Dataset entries
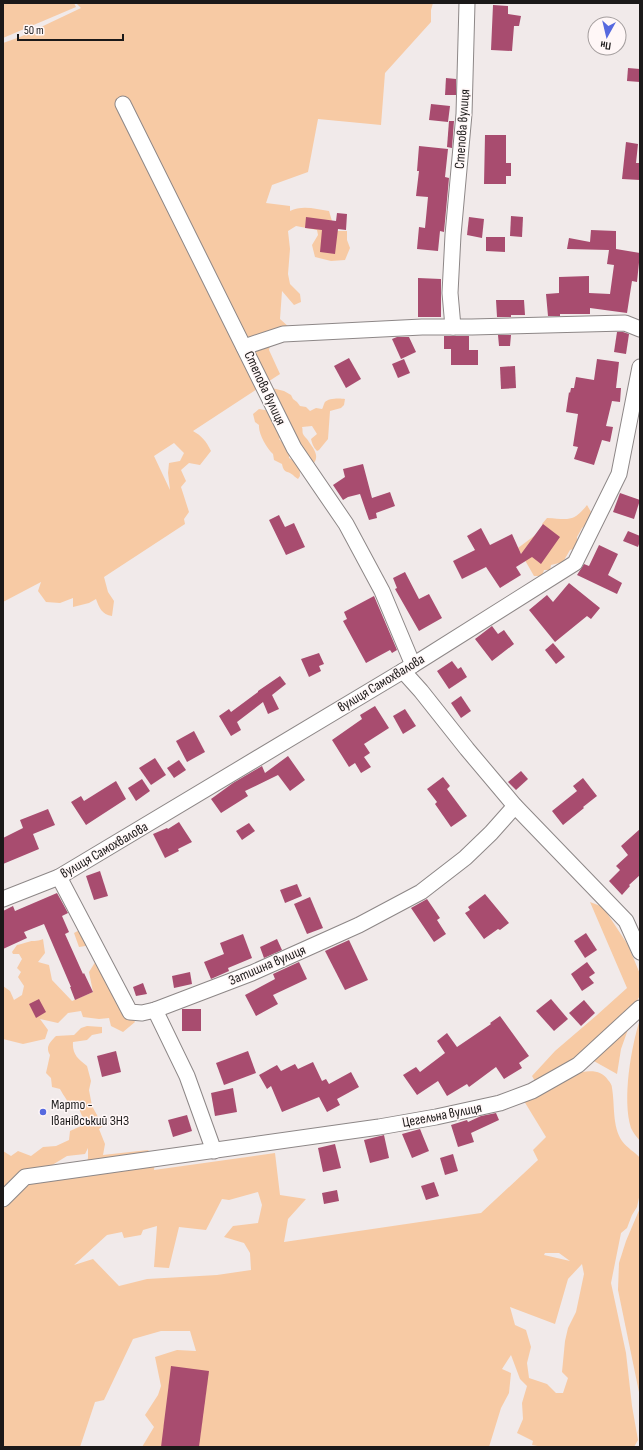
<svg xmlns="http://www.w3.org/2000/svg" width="643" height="1450" font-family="'Sofia Sans Condensed',sans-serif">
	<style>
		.green { fill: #f7caa4; fill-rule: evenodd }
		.building { fill: #a84c6f }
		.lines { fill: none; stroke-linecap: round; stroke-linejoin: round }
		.minor-casing { stroke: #8d8787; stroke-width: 17 }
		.minor { stroke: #fff; stroke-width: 15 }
		.poi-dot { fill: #5669df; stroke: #fff7f7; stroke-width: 1.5 }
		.labels { text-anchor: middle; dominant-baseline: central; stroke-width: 3; stroke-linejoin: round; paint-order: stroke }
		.street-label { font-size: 14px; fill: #1b1919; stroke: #fff7f7 }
		.poi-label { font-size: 14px; fill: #1b1919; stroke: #fff7f7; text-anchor: start }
	</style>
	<rect width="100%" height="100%" fill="#f1eaea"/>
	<g class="green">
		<polygon points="3,3 74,3 76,7 3,38"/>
		<path d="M 76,3 L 433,3 L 431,10 L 431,22 L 385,73 L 381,125 L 318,119 L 308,172 L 272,185 L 266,203 L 290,206 L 290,211 C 302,205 316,209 329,211 L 332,221 L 330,231 L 347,231 L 347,240 L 350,248 L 345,260 L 331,261 L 315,257 L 312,245 L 318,235 L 317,230 L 296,226 L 288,231 L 290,249 L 288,274 L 290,284 L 300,294 L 301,302 L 294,305 L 282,291 L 280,319 L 290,328 L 273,331 L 269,350 L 280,374 L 193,431 C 202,436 206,441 211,451 L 200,465 L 189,463 L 181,470 L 186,481 L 181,487 L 189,512 L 184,519 L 185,524 L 104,577 L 108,592 L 114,601 L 112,616 C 102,615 99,607 96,599 L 89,603 L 73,607 L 73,598 L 60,603 L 46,602 L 38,591 L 41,582 L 3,602 L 3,43 L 20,37 L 81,8 ZM 174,443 L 184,453 L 180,461 L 169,463 L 168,473 L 170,490 L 154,456 Z"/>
		<path d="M 272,388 L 284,391 L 291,395 L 293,399 L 297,402 L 300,406 L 306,407 L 310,411 L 316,408 L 322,409 C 323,408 324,403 325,402 C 328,398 340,398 345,399 L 344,405 L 341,408 L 330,411 L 328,439 L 319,450 L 317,451 C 313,447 312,443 311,439 L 317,434 L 312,426 L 302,427 C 303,430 302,432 303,434 C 304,437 308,439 309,442 C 317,453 320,459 309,468 L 281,437 L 279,439 C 285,445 290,448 289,458 C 299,464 300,464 300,476 L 298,479 C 296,478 294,476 293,475 C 287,470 284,474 282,464 L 274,460 L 273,454 C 267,449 258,433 259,425 L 255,422 L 253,414 L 259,409 L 270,411 Z"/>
		<path d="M 587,505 L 591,512 L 588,523 L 582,528 L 577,537 L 577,548 L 570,550 L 563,562 L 551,565 L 550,570 L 544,570 L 542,576 L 534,576 L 518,548 L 538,533 L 544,526 L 542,524 L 547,518 C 568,519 573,523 587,505 Z"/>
		<polygon points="590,902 603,907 628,945 640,974 640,995 637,1001 627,1013 574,1065 536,1083 532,1076 555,1051 597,1015 627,988"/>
		<path d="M 85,927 L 135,1022 L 123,1032 L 111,1026 L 109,1018 L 99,1019 L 83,1017 L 81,1011 L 68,1013 L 58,1023 L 40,1019 L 48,1030 L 45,1039 L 23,1044 L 3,1039 L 3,986 L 10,991 L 14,1000 L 22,995 L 24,986 L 18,977 L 21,972 L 17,968 L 22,959 L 19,954 L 13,954 L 12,952 L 17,945 C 22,944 24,943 28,942 C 33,940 36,942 43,939 L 45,953 L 38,962 L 49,965 L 52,980 L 72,1001 L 93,992 L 89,972 L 99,956 L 92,945 L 79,947 L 74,933 Z"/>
		<path d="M 640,1019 L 640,1141 C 637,1137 633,1133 631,1128 C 622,1099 631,1048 640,1019 Z"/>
		<polygon points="631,1021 621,1049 617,1074 592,1060"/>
		<path d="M 87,1026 L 102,1027 L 102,1033 L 92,1035 L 87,1040 L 73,1042 C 72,1054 78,1059 87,1066 L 91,1081 L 89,1090 L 92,1106 L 103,1126 L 99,1129 L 105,1144 L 103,1155 L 148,1150 L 154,1157 L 85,1170 L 88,1158 L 88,1148 L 85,1154 L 67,1156 L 49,1167 L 29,1172 L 14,1182 L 25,1178 L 43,1176 L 155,1161 L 154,1170 L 275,1153 L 280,1195 L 306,1199 L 288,1219 L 284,1242 L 481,1213 L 538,1160 L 533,1150 L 546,1137 L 524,1101 C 541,1090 592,1055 608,1080 C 610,1082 612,1085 612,1088 C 615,1105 612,1126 622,1141 C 627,1148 635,1152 640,1158 L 640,1193 L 637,1207 L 632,1215 L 627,1228 L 621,1233 L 611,1283 L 626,1353 L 632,1406 L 638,1440 L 634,1447 L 543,1447 L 532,1445 L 533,1441 L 517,1433 L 523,1419 L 522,1403 L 527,1386 L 520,1379 L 511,1355 L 502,1369 L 511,1373 L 509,1393 L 501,1408 L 489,1447 L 142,1447 L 154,1427 L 145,1415 L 158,1395 L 161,1386 L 155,1357 L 177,1350 L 196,1351 L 190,1331 L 161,1331 L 133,1339 L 104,1400 L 95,1402 L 80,1447 L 3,1447 L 3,1151 L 11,1156 L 18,1151 L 31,1156 L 43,1147 L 56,1146 L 69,1140 L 70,1131 L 81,1126 L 83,1118 L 79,1109 L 71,1110 C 69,1101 64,1097 60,1089 L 52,1087 L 51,1078 L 46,1073 L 50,1055 C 45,1047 50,1042 56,1036 L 74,1035 L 81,1028 ZM 258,1192 L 262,1205 L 258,1223 L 233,1226 L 224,1237 L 244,1243 L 250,1253 L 251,1270 L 217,1275 L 147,1279 L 119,1286 L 93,1259 L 74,1265 L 107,1235 L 122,1232 L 124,1238 L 141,1235 L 143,1230 L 157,1226 L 154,1267 L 169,1268 L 179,1227 L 206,1230 L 222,1199 L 229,1200 ZM 545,1253 L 559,1253 L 570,1261 L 544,1255 ZM 582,1264 L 584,1274 L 576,1312 L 568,1328 L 565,1341 L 562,1372 L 568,1378 L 563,1393 L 556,1393 L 547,1384 L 529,1378 L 527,1363 L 531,1347 L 526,1330 L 515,1325 L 510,1307 L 555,1324 L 568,1279 Z"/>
		<polygon points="640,1208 640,1397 618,1290 619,1263 626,1241"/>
	</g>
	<g class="building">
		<polygon points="493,5 508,6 508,14 521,16 519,26 514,26 512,51 491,50"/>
		<polygon points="628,68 640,69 640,82 627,81"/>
		<polygon points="446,78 456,79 456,95 445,95"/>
		<polygon points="431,104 450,106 448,122 429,120"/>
		<polygon points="449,121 454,121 452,148 447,147"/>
		<polygon points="485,135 506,135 506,163 511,163 511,176 506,176 506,184 484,184"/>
		<polygon points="626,142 638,144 636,163 640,163 640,180 622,179"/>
		<polygon points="419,146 448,149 445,177 449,178 444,232 440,231 438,251 417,249 419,227 425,228 428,197 416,196 419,171 417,171"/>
		<polygon points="337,213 347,214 346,230 338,229 335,254 320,252 322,230 305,228 306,217 336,221"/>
		<polygon points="511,216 523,217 522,237 510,236"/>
		<polygon points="469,217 484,219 482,238 467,235"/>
		<polygon points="591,230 616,231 616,249 640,253 637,282 632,281 627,313 590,308 590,314 560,314 560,316 548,316 546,294 559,293 559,277 589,276 589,293 610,294 614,265 607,264 609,250 567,249 569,238 590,242"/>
		<polygon points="486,237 505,237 505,252 486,251"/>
		<polygon points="418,278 441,279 441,317 418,317"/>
		<polygon points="496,300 524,300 525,315 511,315 511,317 497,317"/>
		<polygon points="617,332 623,332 629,334 626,354 614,352"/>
		<polygon points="498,335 511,335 510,346 499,346"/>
		<polygon points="444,336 469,336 469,350 478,350 478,365 451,365 451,349 444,349"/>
		<polygon points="397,337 409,337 416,352 401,359 392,339"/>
		<polygon points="349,358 361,379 346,388 334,366"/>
		<polygon points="404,359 410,373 398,378 392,364"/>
		<polygon points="597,359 619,362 616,388 621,388 620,402 612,401 606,426 613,427 610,442 602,440 594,465 574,459 578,447 573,446 578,414 566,412 569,392 570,393 571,388 574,388 576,377 594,380"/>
		<polygon points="515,366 516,388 501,389 500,367"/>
		<polygon points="363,464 372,498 390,492 395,506 376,513 377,518 369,520 360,494 348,497 343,500 333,485 345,477 343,469"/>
		<polygon points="620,493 640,500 634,519 613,512"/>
		<polygon points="279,515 285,527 294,523 305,547 286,555 269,520"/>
		<polygon points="543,524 560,537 541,564 532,557 516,567 521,575 500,588 486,567 462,579 453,561 475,550 467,536 481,528 490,545 512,534 521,554"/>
		<polygon points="628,531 640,536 640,541 638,547 623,541"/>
		<polygon points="599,545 618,554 608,575 622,583 617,594 577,575 584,564 589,566"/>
		<polygon points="405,572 419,599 429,594 442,618 419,631 395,589 397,588 393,578"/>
		<polygon points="569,583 600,608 591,619 587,616 555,642 529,610 547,595 553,602"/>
		<polygon points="374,596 397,650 392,653 390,650 366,663 343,621 347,619 344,612"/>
		<polygon points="492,626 498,634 504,630 514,644 492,661 475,639"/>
		<polygon points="553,643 565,657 556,664 545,650"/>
		<polygon points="319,653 324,664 319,666 321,671 309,677 301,659"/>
		<polygon points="452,661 458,669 461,667 467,677 449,689 437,671"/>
		<polygon points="280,676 286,684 272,695 279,709 268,714 263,702 237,722 241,730 231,736 219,716 229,709 231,712 258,692 258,691"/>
		<polygon points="461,696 471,711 461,718 451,703"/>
		<polygon points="375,706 389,728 364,744 370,753 364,757 371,767 361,773 355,763 349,767 332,740 362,719 360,715"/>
		<polygon points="405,709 416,726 403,734 393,716"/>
		<polygon points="194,731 205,752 187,762 176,741"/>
		<polygon points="288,756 305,780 290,791 278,775 245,791 248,796 221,813 211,799 233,783 262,766 265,773"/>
		<polygon points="155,758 166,775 151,785 139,768"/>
		<polygon points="179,760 186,770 174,778 167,768"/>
		<polygon points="521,771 528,779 516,790 508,782"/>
		<polygon points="443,777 450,786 447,789 467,816 451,827 435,804 437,802 427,789"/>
		<polygon points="583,778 597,796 583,807 584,808 563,825 552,811 577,791 573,786"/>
		<polygon points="142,779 150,791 136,801 128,788"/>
		<polygon points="116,781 126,799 86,825 71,802 81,796 84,801"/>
		<polygon points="48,809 55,825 33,834 39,849 3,864 3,838 23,828 20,820"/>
		<polygon points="179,822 192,842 178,849 179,851 165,858 153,834 167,828 168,829"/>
		<polygon points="249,823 255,831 242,840 236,831"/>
		<polygon points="640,829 640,875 629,885 630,886 622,895 609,881 620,870 616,866 628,855 621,846"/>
		<polygon points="100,871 108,896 94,900 86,876"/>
		<polygon points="297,884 302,896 285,903 280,890"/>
		<polygon points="57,893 68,913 62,916 69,932 65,934 83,974 84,973 93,992 75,1000 70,987 71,987 44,924 24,932 27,938 3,949 3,911 13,906 15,911"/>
		<polygon points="485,894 509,923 500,930 498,929 484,939 465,913 470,910 468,907"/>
		<polygon points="310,897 323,928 307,934 294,904"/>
		<polygon points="427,899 440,918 437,920 446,934 434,942 411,908"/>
		<polygon points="586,933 597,950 585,958 574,941"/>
		<polygon points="243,934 252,958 228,968 229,971 211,979 204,962 224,954 220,943"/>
		<polygon points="277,939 282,950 264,958 260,947"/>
		<polygon points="349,940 368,980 345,990 325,951"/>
		<polygon points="299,962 307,979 273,995 278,1004 256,1016 245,995 275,979 273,974"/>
		<polygon points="587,962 595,973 589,977 594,983 582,991 571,974"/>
		<polygon points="190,972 192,984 174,988 172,976"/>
		<polygon points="143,983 147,994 136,996 133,987"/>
		<polygon points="39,999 46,1012 36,1018 29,1004"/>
		<polygon points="551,999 568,1019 554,1031 536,1011"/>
		<polygon points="584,1000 595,1013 581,1026 569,1013"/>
		<rect x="182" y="1009" width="19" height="22"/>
		<polygon points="500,1016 529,1056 519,1063 522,1068 504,1079 496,1067 469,1087 467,1084 447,1096 438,1081 417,1095 403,1075 416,1067 420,1072 445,1053 437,1041 447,1033 457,1047 491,1024 490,1023"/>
		<polygon points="116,1051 121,1072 102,1077 97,1056"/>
		<polygon points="248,1051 256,1073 224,1085 216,1063"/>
		<polygon points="313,1062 322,1081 326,1079 329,1084 351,1072 359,1087 337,1099 340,1105 327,1112 319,1097 282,1112 271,1086 267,1089 259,1075 277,1065 281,1071 295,1064 298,1069"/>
		<polygon points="233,1088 237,1112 215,1116 211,1093"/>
		<polygon points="496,1113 499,1120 471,1133 474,1142 458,1147 451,1125 467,1120 468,1122 481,1116"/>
		<polygon points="187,1115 192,1131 173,1137 168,1120"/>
		<polygon points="420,1129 429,1151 412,1158 402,1134"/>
		<polygon points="384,1135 389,1158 370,1163 364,1140"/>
		<polygon points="335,1144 341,1168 323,1172 318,1148"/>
		<polygon points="453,1154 458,1171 445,1175 440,1158"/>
		<polygon points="434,1182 439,1196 426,1200 421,1186"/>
		<polygon points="337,1190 339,1201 324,1204 322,1193"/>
		<polygon points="171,1366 209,1371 199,1447 161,1447"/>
	</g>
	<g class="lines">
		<g class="minor-casing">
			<g id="minor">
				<polyline points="123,104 294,448 346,524 382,591 413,665"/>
				<polyline points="453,327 450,293 453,235 464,114 467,3"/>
				<polyline points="244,347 283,334 422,327 472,327 625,323 640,329"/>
				<polyline points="403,671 421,691 467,749 515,806 626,921 640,952"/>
				<polyline points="59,877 130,1012 142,1013 155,1010 252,973 359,925 421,892 465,858 491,833 515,806"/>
				<polyline points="3,899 59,877 413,665 575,563 619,474 640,367"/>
				<polyline points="155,1010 187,1076 214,1151"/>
				<polyline points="3,1199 25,1177 379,1127 436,1117 500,1103 532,1091 578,1065 640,1008"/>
			</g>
		</g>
		<use href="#minor" class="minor"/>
	</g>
	<circle class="poi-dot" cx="43" cy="1112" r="4"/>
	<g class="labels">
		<g class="street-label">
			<text transform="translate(462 129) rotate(-86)">Степова вулиця</text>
			<text transform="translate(265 388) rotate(65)">Степова вулиця</text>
			<text transform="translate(381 683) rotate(-31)">вулиця Самохвалова</text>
			<text transform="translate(104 850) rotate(-30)">вулиця Самохвалова</text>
			<text transform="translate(267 965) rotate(-23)">Затишна вулиця</text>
			<text transform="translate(442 1115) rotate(-11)">Цегельна вулиця</text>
		</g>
		<g class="poi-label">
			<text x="51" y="1104">Марто -<tspan x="51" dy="16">Іванівський ЗНЗ</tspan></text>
		</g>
	</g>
	<rect width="643" height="1450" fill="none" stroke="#1b1919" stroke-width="8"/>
	<g transform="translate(607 36) rotate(188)"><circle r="19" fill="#fff7f7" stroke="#a49e9e"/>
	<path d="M0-3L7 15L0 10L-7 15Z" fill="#5669df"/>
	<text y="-6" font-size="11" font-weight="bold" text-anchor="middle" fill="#1b1919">Пн</text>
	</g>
	<path d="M18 34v6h105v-6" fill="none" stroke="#1b1919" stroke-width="2"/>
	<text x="24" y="34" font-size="12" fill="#1b1919" stroke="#fff7f7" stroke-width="3" paint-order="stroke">50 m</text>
</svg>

> TO DO:
If a line in the data above contains "labels", return that line.

> OUTPUT OF THE EXERCISE:
		.labels { text-anchor: middle; dominant-baseline: central; stroke-width: 3; stroke-linejoin: round; paint-order: stroke }
	<g class="labels">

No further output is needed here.